You can develop a digestive disorder at any age, but the chances are higher as you get older.
Mouth and esophagus
Swallowing can become difficult because of dry mouth or tooth decay. A stroke, dementia, or neurodegenerative disease such as Parkinson’s can also make swallowing difficult.
The esophagus and lower esophageal sphincter become weaker with age. But these changes don’t seem to contribute to the greater likelihood of heartburn and gastroesophageal reflux disease (GERD).
With increased age, the stomach takes longer to empty into the small intestine. This makes older adults more likely to get ulcers and bleeding from medications such as nonsteroidal anti-inflammatory drugs (NSAIDs). The stomach also becomes less elastic and can hold less food, meaning that older adults feel full more quickly.

....................

◆ PROBLEMS TO WORK ON ◆
1: Can you quote the passage on aging and digestion, beginning at the words "You can develop" and stopping after "make swallowing difficult."?
2: Would you continue the passage on aging and digestion from the point where it stops?

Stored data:
....................

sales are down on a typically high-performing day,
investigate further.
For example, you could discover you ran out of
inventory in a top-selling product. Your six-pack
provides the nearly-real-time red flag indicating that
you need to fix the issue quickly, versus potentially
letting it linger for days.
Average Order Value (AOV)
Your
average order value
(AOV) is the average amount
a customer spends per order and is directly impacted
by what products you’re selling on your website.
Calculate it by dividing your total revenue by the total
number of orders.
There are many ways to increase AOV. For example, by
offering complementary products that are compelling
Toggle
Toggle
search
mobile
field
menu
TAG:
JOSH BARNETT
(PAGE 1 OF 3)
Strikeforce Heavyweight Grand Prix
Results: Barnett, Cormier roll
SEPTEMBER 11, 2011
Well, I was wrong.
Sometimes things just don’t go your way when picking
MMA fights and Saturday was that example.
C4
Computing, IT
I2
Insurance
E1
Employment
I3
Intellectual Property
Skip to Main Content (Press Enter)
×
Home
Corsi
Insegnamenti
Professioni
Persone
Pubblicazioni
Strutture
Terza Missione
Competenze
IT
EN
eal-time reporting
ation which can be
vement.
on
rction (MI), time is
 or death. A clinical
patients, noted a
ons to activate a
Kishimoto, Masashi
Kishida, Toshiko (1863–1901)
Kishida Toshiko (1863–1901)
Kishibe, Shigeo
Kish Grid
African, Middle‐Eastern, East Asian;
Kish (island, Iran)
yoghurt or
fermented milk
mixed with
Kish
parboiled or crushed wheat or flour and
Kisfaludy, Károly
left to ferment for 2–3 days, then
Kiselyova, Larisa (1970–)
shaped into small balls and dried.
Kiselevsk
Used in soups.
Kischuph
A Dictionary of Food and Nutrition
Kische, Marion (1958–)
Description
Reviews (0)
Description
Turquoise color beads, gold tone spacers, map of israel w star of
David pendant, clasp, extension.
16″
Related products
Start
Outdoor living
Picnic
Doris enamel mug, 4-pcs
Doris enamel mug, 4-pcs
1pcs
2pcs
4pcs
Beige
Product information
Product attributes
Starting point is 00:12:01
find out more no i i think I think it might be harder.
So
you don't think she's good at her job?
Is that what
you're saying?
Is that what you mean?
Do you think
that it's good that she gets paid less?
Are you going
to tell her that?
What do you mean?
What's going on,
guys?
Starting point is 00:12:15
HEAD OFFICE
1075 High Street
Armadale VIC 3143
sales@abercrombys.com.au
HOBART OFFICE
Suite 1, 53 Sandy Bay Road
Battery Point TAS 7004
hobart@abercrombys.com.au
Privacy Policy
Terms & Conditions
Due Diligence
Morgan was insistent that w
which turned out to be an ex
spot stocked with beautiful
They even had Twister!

....................

◆ RESULTS BY TASK ◆
1:
You can develop a digestive disorder at any age, but the chances are higher as you get older.
Mouth and esophagus
Swallowing can become difficult because of dry mouth or tooth decay. A stroke, dementia, or neurodegenerative disease such as Parkinson’s can also make swallowing difficult.

2:
The small intestine doesn’t seem to change very much with age. It does become less able to absorb certain vitamins and minerals, including vitamin D, vitamin B12, and calcium. Bacterial overgrowth can cause diarrhea and unintentional weight loss in older adults.
Loss of muscle strength can lead to diverticulosis. These are small pouches that bulge outward through weak points in the intestinal wall. Undigested food also takes longer to move through the large intestine, leading to constipation. Polyps and colon cancer are more common in older adults.
The liver becomes less able to metabolize medications, so it is more easily damaged. The gallbladder produces less bile, which may lead to gallstones. The pancreas doesn’t seem to change much with age.